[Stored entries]
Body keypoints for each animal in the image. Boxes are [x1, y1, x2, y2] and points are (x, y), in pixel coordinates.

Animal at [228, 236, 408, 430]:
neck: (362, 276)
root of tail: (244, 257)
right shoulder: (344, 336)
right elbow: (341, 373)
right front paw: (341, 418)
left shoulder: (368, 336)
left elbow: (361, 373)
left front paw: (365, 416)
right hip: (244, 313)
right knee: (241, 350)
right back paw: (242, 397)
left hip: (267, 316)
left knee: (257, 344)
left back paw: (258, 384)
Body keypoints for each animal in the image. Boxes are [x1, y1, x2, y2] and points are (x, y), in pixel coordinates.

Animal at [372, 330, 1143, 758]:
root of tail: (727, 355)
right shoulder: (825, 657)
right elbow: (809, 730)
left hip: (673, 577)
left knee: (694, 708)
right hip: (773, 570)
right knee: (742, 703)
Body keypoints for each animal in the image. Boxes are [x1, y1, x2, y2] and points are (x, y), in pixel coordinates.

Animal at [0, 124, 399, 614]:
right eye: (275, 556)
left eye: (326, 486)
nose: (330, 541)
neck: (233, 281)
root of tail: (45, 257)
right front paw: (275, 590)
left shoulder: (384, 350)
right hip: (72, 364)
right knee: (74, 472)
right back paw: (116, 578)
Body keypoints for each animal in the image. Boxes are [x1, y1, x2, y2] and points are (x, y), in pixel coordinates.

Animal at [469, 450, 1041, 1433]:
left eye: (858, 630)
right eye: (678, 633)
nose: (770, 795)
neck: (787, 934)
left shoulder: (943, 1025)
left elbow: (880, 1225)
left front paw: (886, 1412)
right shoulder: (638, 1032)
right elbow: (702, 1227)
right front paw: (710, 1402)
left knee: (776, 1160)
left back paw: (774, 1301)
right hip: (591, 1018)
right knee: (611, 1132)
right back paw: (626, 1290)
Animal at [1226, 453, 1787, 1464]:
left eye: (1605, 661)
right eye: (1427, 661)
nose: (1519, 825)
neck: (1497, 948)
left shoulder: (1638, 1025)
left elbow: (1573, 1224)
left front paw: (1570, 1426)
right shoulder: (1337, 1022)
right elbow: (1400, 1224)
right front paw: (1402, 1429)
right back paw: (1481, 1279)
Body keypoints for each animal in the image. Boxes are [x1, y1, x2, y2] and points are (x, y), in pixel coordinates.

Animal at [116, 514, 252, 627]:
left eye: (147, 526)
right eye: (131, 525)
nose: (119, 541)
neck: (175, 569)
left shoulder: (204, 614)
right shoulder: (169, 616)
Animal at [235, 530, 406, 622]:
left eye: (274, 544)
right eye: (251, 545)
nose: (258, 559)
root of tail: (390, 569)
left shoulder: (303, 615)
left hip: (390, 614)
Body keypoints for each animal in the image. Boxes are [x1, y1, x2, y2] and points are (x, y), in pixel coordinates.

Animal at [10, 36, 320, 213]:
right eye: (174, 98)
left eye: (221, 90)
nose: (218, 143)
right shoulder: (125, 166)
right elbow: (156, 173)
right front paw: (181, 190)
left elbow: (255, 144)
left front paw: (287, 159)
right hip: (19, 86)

▶ YOUR ASSIGNMENT:
To complete this exercise, set down every line above exactly once more.

▶ ANSWER TO THIS PROBLEM:
Body keypoints for each animal in the image. Boxes are [x1, y1, x2, y2] and points are (x, y), in pixel coordinates.

Animal at [228, 236, 408, 430]:
neck: (362, 276)
root of tail: (244, 257)
right shoulder: (344, 336)
right elbow: (341, 373)
right front paw: (341, 418)
left shoulder: (368, 336)
left elbow: (361, 373)
left front paw: (365, 416)
right hip: (244, 313)
right knee: (241, 350)
right back paw: (242, 397)
left hip: (267, 316)
left knee: (257, 344)
left back paw: (258, 384)
Body keypoints for each animal in the image. Boxes are [x1, y1, x2, y2] and points are (x, y), in pixel coordinates.

Animal at [372, 330, 1143, 758]:
root of tail: (727, 355)
right shoulder: (825, 657)
right elbow: (809, 730)
left hip: (673, 577)
left knee: (694, 708)
right hip: (773, 570)
right knee: (742, 703)
Body keypoints for each animal in the image. Boxes are [x1, y1, x2, y2] and points are (x, y), in pixel coordinates.

Animal at [0, 124, 399, 614]:
right eye: (275, 556)
left eye: (326, 486)
nose: (330, 541)
neck: (233, 281)
root of tail: (45, 257)
right front paw: (275, 590)
left shoulder: (384, 350)
right hip: (72, 364)
right knee: (74, 472)
right back paw: (116, 578)
Body keypoints for each animal in the image. Boxes are [x1, y1, x2, y2] and points are (x, y), in pixel coordinates.

Animal at [469, 450, 1041, 1433]:
left eye: (858, 630)
right eye: (678, 633)
nose: (770, 795)
neck: (787, 934)
left shoulder: (943, 1025)
left elbow: (880, 1225)
left front paw: (886, 1412)
right shoulder: (638, 1032)
right elbow: (702, 1227)
right front paw: (710, 1402)
left knee: (776, 1160)
left back paw: (774, 1301)
right hip: (591, 1018)
right knee: (611, 1132)
right back paw: (626, 1290)
Animal at [1226, 453, 1787, 1464]:
left eye: (1605, 661)
right eye: (1427, 661)
nose: (1519, 825)
neck: (1497, 948)
left shoulder: (1638, 1025)
left elbow: (1573, 1224)
left front paw: (1570, 1426)
right shoulder: (1337, 1022)
right elbow: (1400, 1224)
right front paw: (1402, 1429)
right back paw: (1481, 1279)
Body keypoints for each animal in the image. Boxes are [x1, y1, x2, y2] and points are (x, y), in pixel coordinates.

Animal at [116, 514, 252, 627]:
left eye: (147, 526)
right eye: (131, 525)
nose: (119, 541)
neck: (175, 569)
left shoulder: (204, 614)
right shoulder: (169, 616)
Animal at [235, 530, 406, 622]:
left eye: (274, 544)
right eye: (251, 545)
nose: (258, 559)
root of tail: (390, 569)
left shoulder: (303, 615)
left hip: (390, 614)
Body keypoints for each animal in the image. Boxes are [x1, y1, x2, y2] and points are (x, y), in pixel coordinates.

Animal at [10, 36, 320, 213]:
right eye: (174, 98)
left eye: (221, 90)
nose: (218, 143)
right shoulder: (125, 166)
right elbow: (156, 173)
right front paw: (181, 190)
left elbow: (255, 144)
left front paw: (287, 159)
right hip: (19, 86)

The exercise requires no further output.